Впечатление же страстной любви возникает (кроме естественной предрасположенности определенной литературой воспитанного читателя) из-за языковых сложностей, «слога», которым не владеет аркадский житель, вынужденный пользоваться языком места своего реального обитания. «Другая» любовь, не имея своего языка и поначалу не подозревая о смысловой неадекватности, говорит словами «любви страстной».

В этом смысле характерны «литературные сюжеты» «Бедных людей», начинающиеся задолго до знаменитой полемики Девушкина и Пушкина с «Шинелью» Гоголя. Начиная с первого письма, язык Макара питается доступной ему литературной продукцией, переосмысливая ее часто с точностью до наоборот, извлекая собственные мысли из чужих и чуждых сочинений. Он обладает способностью вычитывать Божеское из человеческого, как обладала способностью героиня знаменитого чеховского рассказа «На святках» вычитывать человеческое из фельдфебельской белиберды – читать как бы мимо написанного, но, на самом деле, именно то, что хотел донести – во втором случае – автор письма, в первом случае – сам Автор языка – мимо неудачного исполнителя.

«Я даже и помечтал сегодня довольно приятно, и все об вас были мечтания мои, Варенька, – пишет Девушкин. – Сравнил я вас с птичкой небесной на утеху людям и для украшения природы созданной.Тут же подумал я, Варенька, что и мы, люди, живущие в заботе и треволнении, должнытоже завидовать беззаботному и невинному счастию небесных птиц, – ну и остальное все такое же, сему же подобное; то есть я все такие сравнения отдаленные делал. У меня там книжка есть одна, Варенька, так в ней то же самое, все такое же весьма подробно описано. Я к тому пишу, что ведь разные бывают мечтания, маточка. А вот теперь весна, так и мысли все такие приятные, острые, затейливые, и мечтания приходят нежные; все в розовом цвете. Я к тому и написал это все; а, впрочем, я это все взял из книжки. Там сочинитель обнаруживает такое же желание в стишках и пишет: “Зачем я не птица, не хищная птица!”» (1, 14).

«Беззаботное и невинное счастие небесных птиц» Макара Девушкина и желание неведомого сочинителя стать «хищной птицей» примерно и соотносятся как «другая» любовь произведения Достоевского и «традиционная» любовь его (этого произведения) литературного контекста.

МАТЕРИАЛ К ЗАДАНИЮ ▸

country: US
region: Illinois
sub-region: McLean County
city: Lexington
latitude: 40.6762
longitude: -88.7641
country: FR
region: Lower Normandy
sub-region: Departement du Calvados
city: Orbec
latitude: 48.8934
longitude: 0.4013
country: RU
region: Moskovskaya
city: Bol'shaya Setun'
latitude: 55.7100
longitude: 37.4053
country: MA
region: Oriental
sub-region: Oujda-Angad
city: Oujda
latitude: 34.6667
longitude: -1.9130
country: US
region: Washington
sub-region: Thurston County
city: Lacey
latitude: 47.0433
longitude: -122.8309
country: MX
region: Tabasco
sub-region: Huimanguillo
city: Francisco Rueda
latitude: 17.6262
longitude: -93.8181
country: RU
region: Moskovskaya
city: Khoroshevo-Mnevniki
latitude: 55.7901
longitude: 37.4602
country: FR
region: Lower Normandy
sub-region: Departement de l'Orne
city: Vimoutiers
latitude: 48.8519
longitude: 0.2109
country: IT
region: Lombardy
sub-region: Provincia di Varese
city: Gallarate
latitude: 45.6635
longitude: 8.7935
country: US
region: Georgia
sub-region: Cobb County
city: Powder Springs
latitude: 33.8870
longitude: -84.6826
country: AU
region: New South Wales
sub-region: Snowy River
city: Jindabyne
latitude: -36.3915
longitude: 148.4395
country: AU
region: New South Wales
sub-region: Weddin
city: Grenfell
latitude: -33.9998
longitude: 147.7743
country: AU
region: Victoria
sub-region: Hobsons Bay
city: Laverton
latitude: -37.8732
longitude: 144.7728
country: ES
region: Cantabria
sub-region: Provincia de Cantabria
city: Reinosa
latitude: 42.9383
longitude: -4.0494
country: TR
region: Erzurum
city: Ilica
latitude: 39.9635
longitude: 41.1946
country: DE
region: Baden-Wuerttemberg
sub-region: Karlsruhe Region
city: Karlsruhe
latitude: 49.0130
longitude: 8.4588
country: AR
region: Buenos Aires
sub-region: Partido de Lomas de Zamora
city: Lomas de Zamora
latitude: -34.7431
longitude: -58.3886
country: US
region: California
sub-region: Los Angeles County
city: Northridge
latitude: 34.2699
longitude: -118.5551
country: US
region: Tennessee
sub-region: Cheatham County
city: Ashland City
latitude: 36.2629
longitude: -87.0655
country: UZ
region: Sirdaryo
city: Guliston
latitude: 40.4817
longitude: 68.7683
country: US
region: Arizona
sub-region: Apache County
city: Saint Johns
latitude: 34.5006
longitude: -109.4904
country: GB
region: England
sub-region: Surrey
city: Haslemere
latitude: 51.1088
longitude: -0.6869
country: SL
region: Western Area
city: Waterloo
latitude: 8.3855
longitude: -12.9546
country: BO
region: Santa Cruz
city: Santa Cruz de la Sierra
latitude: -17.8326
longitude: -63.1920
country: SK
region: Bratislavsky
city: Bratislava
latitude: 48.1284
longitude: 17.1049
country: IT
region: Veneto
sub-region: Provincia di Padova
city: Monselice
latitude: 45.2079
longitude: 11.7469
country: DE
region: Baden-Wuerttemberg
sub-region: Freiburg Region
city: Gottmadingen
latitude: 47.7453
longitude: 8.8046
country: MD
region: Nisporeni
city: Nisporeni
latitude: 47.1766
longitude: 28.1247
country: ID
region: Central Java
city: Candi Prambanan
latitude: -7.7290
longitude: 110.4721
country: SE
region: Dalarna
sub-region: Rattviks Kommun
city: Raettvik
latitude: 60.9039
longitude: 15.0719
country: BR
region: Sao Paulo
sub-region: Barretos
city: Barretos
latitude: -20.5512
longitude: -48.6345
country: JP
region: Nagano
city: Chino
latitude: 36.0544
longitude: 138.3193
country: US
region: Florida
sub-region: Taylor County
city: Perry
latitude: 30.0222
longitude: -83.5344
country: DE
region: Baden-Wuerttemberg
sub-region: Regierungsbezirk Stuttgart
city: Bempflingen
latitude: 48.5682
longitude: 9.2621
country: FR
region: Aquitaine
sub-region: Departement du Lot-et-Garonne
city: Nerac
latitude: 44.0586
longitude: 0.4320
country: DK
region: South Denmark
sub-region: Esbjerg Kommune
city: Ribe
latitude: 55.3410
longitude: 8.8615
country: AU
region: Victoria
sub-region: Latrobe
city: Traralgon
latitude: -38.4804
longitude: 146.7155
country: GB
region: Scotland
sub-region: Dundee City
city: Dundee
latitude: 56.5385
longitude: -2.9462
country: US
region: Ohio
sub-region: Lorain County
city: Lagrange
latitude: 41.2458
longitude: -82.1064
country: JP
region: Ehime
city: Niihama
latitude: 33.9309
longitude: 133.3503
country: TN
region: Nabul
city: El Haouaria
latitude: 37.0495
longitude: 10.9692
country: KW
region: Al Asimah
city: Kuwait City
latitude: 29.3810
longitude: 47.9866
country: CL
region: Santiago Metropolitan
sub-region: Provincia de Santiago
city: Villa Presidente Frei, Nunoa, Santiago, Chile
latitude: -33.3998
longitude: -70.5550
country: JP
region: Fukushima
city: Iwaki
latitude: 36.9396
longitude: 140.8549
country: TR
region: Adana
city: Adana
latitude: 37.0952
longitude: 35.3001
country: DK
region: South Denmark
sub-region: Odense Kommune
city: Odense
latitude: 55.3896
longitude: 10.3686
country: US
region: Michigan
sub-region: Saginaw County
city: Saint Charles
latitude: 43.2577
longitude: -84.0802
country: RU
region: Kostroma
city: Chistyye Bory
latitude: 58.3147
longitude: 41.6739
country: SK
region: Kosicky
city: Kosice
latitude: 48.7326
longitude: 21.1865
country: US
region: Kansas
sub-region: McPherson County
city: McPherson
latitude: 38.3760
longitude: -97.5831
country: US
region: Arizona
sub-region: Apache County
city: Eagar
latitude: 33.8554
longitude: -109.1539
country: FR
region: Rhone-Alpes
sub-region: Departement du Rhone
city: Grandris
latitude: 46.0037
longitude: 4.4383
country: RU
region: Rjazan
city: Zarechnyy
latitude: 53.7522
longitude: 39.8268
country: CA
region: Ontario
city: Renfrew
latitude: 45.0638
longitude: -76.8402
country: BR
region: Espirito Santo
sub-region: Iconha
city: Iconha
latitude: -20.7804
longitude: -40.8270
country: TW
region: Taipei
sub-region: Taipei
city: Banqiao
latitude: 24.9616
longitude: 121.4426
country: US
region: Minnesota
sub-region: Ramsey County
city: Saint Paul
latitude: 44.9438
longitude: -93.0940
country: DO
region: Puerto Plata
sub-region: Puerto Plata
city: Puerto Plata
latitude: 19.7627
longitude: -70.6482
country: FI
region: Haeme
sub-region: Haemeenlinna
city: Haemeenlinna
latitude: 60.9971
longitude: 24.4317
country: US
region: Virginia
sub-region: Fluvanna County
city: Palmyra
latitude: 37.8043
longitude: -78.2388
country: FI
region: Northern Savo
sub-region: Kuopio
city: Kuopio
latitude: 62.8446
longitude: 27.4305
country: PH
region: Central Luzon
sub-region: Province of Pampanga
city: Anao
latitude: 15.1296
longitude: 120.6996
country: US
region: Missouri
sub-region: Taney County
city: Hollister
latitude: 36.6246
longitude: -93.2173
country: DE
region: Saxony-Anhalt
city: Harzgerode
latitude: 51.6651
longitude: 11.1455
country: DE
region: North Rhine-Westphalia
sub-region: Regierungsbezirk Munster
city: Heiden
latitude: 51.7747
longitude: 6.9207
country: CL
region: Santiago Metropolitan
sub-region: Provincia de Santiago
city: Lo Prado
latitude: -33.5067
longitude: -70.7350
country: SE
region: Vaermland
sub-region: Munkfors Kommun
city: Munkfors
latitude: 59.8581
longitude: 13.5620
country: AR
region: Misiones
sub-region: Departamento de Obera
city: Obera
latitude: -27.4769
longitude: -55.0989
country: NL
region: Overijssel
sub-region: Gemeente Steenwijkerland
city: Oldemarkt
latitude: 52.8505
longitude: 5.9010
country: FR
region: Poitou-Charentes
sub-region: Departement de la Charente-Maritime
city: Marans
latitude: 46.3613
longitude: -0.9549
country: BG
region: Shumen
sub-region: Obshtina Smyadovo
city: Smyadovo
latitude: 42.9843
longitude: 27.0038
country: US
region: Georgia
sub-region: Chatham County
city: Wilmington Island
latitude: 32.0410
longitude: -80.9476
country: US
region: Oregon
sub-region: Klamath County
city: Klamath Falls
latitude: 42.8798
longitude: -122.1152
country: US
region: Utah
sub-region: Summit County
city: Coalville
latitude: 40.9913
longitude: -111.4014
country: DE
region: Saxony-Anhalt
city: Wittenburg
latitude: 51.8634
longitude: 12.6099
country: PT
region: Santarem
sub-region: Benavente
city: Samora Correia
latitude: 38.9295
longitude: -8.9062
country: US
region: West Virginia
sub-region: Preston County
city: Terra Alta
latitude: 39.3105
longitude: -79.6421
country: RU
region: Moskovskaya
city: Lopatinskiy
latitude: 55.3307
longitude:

УСЛОВИЕ ЗАДАНИЯ A ▸ Какие произведения названы по заглавию в тексте о языке любви у Достоевского? Перечислите все.
УСЛОВИЕ ЗАДАНИЯ B ▸ Оформите строки перечня как таблицу Markdown с колонками «№» и «Строка». Возьмите строки начиная с первой строки перечня и заканчивая строкой, где стоит «city: Gallarate», включительно, а пустые строки опустите.
Текст о языке любви у Достоевского и перечень — два самостоятельных материала.

РЕШЕНИЕ ЗАДАНИЯ A ▸ «Бедные люди», «Шинель», «На святках».

РЕШЕНИЕ ЗАДАНИЯ B ▸
| № | Строка |
|---|---|
| 1 | country: US |
| 2 | region: Illinois |
| 3 | sub-region: McLean County |
| 4 | city: Lexington |
| 5 | latitude: 40.6762 |
| 6 | longitude: -88.7641 |
| 7 | country: FR |
| 8 | region: Lower Normandy |
| 9 | sub-region: Departement du Calvados |
| 10 | city: Orbec |
| 11 | latitude: 48.8934 |
| 12 | longitude: 0.4013 |
| 13 | country: RU |
| 14 | region: Moskovskaya |
| 15 | city: Bol'shaya Setun' |
| 16 | latitude: 55.7100 |
| 17 | longitude: 37.4053 |
| 18 | country: MA |
| 19 | region: Oriental |
| 20 | sub-region: Oujda-Angad |
| 21 | city: Oujda |
| 22 | latitude: 34.6667 |
| 23 | longitude: -1.9130 |
| 24 | country: US |
| 25 | region: Washington |
| 26 | sub-region: Thurston County |
| 27 | city: Lacey |
| 28 | latitude: 47.0433 |
| 29 | longitude: -122.8309 |
| 30 | country: MX |
| 31 | region: Tabasco |
| 32 | sub-region: Huimanguillo |
| 33 | city: Francisco Rueda |
| 34 | latitude: 17.6262 |
| 35 | longitude: -93.8181 |
| 36 | country: RU |
| 37 | region: Moskovskaya |
| 38 | city: Khoroshevo-Mnevniki |
| 39 | latitude: 55.7901 |
| 40 | longitude: 37.4602 |
| 41 | country: FR |
| 42 | region: Lower Normandy |
| 43 | sub-region: Departement de l'Orne |
| 44 | city: Vimoutiers |
| 45 | latitude: 48.8519 |
| 46 | longitude: 0.2109 |
| 47 | country: IT |
| 48 | region: Lombardy |
| 49 | sub-region: Provincia di Varese |
| 50 | city: Gallarate |